Perhaps the most unique aspect of the new gym is the open feel created by a glass wall between the lobby and the gym. This will not only allow for more natural light but it will significantly increase security and safety as on duty administrators during events will be able to see more areas.

That design feature was one of many incorporated into the Manteca High redesign that were gleaned from numerous meetings with faculty, the community, and students.

At the same time fans lingering in the lobby will be able to watch games while they are either in line at the snack bar or simply milling in the lobby.

The lobby area will also have a ticket booth, snack bar and restrooms. The gym will include restrooms as well.

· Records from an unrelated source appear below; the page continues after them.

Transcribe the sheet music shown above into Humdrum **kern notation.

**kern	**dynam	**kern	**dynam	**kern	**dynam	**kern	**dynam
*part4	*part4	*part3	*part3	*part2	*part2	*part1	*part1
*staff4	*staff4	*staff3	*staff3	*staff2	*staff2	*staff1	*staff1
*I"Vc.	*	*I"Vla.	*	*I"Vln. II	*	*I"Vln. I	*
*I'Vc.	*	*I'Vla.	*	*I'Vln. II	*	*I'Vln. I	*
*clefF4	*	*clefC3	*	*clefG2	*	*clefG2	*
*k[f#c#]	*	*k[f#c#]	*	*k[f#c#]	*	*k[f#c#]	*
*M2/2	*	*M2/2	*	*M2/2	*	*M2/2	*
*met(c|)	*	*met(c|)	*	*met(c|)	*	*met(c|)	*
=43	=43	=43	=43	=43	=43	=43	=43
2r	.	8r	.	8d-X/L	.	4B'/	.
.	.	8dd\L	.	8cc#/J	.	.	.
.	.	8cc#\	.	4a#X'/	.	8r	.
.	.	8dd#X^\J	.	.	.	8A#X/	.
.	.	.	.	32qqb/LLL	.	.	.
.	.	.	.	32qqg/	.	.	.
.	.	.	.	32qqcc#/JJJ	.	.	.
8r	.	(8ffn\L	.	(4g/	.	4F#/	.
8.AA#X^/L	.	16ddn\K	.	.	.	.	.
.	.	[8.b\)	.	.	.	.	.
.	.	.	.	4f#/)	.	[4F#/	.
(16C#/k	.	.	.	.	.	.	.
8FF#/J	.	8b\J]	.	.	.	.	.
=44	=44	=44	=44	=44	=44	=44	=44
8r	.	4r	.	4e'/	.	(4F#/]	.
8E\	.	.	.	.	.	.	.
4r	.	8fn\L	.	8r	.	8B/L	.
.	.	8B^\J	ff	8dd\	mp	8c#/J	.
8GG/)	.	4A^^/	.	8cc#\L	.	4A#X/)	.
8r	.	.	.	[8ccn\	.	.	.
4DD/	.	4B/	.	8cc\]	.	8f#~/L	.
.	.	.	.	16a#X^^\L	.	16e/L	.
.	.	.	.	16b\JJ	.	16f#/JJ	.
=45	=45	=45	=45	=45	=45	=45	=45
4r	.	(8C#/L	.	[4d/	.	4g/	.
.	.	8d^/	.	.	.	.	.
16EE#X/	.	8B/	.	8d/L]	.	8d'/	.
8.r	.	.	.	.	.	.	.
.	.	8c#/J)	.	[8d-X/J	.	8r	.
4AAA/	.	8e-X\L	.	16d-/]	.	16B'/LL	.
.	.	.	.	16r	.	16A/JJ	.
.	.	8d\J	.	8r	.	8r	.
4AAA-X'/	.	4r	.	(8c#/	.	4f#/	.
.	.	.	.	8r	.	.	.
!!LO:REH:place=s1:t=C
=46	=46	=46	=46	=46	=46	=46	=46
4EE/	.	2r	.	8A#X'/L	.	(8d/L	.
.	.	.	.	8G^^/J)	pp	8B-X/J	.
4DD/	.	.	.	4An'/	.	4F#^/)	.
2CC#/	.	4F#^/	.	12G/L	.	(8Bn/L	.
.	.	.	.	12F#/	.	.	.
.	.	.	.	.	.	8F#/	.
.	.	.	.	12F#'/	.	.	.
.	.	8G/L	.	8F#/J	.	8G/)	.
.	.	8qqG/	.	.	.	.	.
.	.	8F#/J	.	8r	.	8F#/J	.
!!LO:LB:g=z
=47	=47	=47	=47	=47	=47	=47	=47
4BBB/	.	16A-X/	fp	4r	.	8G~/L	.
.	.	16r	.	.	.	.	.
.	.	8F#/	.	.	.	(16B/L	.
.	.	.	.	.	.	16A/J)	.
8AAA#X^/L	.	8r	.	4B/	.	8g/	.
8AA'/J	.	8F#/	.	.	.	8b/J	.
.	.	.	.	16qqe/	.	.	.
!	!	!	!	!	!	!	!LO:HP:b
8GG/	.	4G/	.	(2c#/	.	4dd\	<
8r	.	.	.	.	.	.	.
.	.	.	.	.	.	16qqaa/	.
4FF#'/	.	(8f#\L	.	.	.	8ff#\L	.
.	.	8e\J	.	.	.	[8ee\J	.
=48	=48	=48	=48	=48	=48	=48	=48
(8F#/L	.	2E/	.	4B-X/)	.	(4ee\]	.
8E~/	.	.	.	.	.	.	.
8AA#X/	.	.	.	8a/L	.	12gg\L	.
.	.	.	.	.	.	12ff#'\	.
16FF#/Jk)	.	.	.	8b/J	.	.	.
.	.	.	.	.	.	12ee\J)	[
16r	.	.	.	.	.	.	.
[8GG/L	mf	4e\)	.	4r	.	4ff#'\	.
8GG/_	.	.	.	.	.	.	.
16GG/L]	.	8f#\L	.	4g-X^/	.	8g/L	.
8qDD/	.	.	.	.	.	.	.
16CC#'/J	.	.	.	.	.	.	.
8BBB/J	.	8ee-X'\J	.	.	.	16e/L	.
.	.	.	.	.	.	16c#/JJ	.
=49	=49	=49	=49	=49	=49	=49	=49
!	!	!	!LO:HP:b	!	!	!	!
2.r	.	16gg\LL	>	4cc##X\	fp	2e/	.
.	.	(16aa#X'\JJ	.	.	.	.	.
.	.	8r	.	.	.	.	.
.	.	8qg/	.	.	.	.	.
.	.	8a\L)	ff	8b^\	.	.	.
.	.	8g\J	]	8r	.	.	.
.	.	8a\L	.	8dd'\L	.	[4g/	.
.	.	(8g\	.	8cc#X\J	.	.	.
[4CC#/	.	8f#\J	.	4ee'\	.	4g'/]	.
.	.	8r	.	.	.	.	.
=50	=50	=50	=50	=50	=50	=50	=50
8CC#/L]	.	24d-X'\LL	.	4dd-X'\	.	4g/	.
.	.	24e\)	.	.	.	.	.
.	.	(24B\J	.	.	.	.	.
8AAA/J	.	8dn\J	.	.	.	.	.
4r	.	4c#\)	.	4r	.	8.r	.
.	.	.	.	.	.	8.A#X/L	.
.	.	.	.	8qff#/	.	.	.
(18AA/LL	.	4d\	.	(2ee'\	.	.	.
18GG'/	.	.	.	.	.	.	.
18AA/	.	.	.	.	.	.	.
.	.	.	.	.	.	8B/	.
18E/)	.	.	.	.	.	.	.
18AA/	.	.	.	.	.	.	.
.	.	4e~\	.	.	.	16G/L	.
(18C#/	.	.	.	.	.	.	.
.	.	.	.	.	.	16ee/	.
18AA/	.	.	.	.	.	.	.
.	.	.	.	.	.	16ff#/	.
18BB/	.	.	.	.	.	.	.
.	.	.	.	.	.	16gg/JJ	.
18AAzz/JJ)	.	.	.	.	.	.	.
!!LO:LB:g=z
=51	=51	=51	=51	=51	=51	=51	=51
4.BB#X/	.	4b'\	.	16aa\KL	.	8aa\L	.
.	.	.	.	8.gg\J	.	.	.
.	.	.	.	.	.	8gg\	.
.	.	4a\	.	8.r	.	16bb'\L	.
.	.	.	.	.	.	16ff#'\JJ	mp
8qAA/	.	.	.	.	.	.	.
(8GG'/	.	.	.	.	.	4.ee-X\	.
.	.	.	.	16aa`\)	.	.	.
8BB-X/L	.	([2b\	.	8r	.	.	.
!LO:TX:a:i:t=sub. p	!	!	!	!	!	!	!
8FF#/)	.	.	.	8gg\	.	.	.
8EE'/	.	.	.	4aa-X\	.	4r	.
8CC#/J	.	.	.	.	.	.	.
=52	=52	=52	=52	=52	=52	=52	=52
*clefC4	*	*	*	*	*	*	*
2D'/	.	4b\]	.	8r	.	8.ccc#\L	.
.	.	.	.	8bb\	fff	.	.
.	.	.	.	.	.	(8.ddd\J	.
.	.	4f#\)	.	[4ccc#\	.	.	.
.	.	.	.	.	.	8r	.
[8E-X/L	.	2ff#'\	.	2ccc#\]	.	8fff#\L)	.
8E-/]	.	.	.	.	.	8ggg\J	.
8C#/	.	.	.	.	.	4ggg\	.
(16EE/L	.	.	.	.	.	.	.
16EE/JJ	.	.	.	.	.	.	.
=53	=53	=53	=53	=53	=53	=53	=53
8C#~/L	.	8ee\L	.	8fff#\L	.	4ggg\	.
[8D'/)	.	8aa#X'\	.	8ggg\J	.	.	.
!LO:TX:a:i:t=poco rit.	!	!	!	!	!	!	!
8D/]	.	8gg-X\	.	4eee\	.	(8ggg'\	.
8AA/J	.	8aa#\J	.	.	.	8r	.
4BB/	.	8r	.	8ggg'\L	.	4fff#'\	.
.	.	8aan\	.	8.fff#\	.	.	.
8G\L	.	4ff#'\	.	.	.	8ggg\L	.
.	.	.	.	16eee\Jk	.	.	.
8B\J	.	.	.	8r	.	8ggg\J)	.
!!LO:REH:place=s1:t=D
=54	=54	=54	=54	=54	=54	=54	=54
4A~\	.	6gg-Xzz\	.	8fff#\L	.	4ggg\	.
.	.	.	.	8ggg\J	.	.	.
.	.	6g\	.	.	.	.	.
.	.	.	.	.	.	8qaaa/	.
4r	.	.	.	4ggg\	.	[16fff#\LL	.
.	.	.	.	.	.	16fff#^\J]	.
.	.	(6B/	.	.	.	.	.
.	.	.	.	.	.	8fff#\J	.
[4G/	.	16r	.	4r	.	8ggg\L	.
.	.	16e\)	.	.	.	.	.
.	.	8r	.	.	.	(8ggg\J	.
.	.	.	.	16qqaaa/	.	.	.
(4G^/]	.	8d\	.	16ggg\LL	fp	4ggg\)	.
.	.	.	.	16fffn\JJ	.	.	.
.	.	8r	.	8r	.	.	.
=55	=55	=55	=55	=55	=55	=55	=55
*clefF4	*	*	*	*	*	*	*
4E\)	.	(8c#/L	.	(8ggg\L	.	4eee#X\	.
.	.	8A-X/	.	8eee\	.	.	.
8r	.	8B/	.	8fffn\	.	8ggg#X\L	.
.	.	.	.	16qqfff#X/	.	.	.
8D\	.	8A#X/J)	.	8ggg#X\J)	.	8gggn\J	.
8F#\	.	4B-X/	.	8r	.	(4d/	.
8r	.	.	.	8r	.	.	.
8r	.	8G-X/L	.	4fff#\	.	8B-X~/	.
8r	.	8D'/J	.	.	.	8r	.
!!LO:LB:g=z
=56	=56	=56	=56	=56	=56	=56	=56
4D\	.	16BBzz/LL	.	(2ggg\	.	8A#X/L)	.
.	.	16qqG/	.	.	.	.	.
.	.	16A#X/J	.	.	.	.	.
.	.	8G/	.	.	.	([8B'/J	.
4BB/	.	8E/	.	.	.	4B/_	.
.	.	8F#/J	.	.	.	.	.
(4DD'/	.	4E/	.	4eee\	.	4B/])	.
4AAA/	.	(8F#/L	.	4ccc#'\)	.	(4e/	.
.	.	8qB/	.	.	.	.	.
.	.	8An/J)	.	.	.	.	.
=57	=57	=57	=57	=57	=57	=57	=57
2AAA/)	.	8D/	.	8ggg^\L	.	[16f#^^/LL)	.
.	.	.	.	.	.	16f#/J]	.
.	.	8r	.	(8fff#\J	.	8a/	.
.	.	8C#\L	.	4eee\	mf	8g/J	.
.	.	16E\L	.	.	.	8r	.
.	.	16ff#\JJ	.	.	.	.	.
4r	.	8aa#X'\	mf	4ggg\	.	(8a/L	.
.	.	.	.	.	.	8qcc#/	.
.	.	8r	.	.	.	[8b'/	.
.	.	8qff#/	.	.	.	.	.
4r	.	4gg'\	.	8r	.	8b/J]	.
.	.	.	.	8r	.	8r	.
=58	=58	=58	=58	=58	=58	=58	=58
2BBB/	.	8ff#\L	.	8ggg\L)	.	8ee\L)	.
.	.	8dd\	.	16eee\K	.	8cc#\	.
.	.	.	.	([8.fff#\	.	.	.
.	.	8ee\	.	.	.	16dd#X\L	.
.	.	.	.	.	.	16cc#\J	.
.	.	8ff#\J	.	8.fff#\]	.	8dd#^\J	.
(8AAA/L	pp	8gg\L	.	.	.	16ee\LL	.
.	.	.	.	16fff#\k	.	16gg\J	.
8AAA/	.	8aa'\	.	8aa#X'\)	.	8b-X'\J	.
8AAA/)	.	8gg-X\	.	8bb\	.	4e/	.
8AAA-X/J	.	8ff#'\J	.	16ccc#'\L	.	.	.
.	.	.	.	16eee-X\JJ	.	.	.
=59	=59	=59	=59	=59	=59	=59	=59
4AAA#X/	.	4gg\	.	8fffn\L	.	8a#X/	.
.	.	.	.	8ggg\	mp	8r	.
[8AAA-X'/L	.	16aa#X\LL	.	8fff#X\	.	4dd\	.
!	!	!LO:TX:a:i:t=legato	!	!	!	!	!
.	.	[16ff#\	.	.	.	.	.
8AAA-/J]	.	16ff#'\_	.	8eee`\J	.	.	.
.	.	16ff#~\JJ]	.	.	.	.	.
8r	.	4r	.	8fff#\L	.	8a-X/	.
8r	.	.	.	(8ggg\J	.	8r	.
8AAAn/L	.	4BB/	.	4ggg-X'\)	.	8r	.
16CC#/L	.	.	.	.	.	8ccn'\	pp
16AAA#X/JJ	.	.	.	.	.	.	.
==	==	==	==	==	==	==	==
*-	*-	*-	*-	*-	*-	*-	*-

The gym will have the latest LED lighting and will at least be wired — if not having actual solar power panels in place — when the gym is built.

“It is part of our overall effort to be cost efficient,” Superintendent Clark Burke said of facility designs aimed at reducing operational costs and future maintenance expenses.

The front entrance will face to the east where Garfield Avenue now runs. The southern part of Garfield Avenue will eventually lead into a roundabout to serve as a drop-off point. The entrance to the new swimming pool will be adjacent to the new gym.

One of the existing locker rooms at the Winter Gym will be updated. The other locker room will be converted to an aerobics room. The current woodshop will be remodeled into a weight room.

The existing small gym will not be demolished until the new gym is completed.

If the state Department of Architecture is able to process the plans in five to six months after the school district submits them and groundbreaking starts by the fall of 2020, there will then be a 12 to 14 month construction period. That means today’s freshmen class could be able to use the new gym their junior year.

Once the current small gym is eliminated work will start on the new swimming pool that will have 30 meters for competitive swimming as well as an area for students to learn to swim.

Work on the initial phase — the creation of the first part of a “pedestrian promenade” from the football stadium to where the new gym is being built — will be completed later this month. The project also involves the relocation of the softball field next to the football stadium adjacent to the baseball fields with the outfields almost touching each other.

The $42 million project includes bond funds for modernization and safety upgrades as well as development fees and residual redevelopment agency money for improvements needed to accommodate growth.